De Tooth was on the table, his stubby arms outstretched, the worn soles of his black shoes in the air, swimming his way toward Lack. His blond wig sat beside his open briefcase on a chair in the corner. When I entered the chamber he pushed himself backward off the table and onto his feet. I closed the door behind me. De Tooth twisted his disheveled suit back into place, smoothed down his tie, ran a pincer-like hand through his thin, gray hair, then scurried to retrieve his wig. Only after it was screwed back into place did he turn and face me

“You too?” I said.

The small man turned bright red, fastened his lips together, and said nothing.

“Do what you like,” I said. “I just need a few minutes alone with Lack. Then he’s all yours. Or vice versa.”

De Tooth picked up his briefcase and executed a militarily crisp pivot on the ball of one foot, to march past me to the door.

“And give me a sheet of paper and a pen while you’re at it.”

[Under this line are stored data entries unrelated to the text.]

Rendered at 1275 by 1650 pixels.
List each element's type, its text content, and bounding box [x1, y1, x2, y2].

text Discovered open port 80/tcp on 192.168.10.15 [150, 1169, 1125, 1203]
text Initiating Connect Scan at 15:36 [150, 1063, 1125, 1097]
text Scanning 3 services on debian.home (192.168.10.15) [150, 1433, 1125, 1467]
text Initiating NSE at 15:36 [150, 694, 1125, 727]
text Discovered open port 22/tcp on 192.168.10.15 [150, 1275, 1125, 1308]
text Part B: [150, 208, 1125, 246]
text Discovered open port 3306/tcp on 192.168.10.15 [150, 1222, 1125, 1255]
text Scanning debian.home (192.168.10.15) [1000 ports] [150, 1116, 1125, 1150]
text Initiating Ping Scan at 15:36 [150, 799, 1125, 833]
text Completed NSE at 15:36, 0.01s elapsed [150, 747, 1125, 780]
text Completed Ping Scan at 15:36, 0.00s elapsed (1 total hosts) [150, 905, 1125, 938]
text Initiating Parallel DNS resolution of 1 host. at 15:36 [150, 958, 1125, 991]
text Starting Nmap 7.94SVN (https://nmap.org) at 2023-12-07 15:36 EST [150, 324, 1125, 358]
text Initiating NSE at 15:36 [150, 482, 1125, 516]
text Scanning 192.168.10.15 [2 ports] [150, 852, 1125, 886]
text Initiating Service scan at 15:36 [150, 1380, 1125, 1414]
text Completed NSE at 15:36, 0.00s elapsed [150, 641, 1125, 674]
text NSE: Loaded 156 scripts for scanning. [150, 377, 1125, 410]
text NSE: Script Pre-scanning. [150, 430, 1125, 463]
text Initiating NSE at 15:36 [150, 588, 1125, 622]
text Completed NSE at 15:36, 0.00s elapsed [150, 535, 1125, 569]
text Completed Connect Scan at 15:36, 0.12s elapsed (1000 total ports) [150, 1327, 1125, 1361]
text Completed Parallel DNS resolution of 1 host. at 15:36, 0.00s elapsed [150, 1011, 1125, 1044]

He escalated his eyebrows into his wig, fished in his briefcase for the paper and pen, then turned his back to me and disappeared.

I was alone with Lack.

I took De Tooth’s paper and pen and pulled a chair up to Lack’s table. The steel was still warm from the deconstructionist’s body. I folded the paper into a series of lengths, creasing it between my fingernail and the hard surface of the table, then carefully tore it apart along the creases. I piled the strips into a bundle and ripped it in half to create a supply of cookie-fortune-sized slips. On the first slip I wrote:

DID YOU TAKE EVAN AND GARTH?

I slid it across the table, past Lack’s lip. It rose on a cushion of air as I released it, then, fluttering down into Lack, vanished. I stood up and peered around the edges of the table. It was gone. Lack had taken the slip of paper. He’d found the question palatable. But what did it mean? I pulled another slip and wrote:

IF YOU TAKE THE SLIP DOES THAT MEAN YES?

I slid it across, into the gulf. The gulp. Crossing the line, it was snuffed out of existence. I still didn’t know what it meant. Lack might like the paper, the ink, my handwriting. But it was possible we’d established a link, a common language. I was impatient for more answers, too impatient to quibble. I wrote:

ARE THEY STILL ALIVE?

I handed it across the line, where it was extinguished. Three in a row. We were talking. Lack had taken the blind men. He’d swallowed them up. And now he was confessing it to me. But they were still alive, wherever they were. Wherever it was that Lack led. Alive as Lack defined it, anyway. In a spell, I wrote:

WILL YOU EVER TAKE ALICE?

Fingers trembling, I pushed it across. It disappeared. This time I wanted to check again. I got out of my seat and went around the table. A part of me insisted that the slip—all four of the slips—should actually have swirled to the floor like maple-seed pods. But no. Nothing. I got down on my hands and knees, under the table. All I found was a single long strand of Alice’s hair, left over from her self-scalping.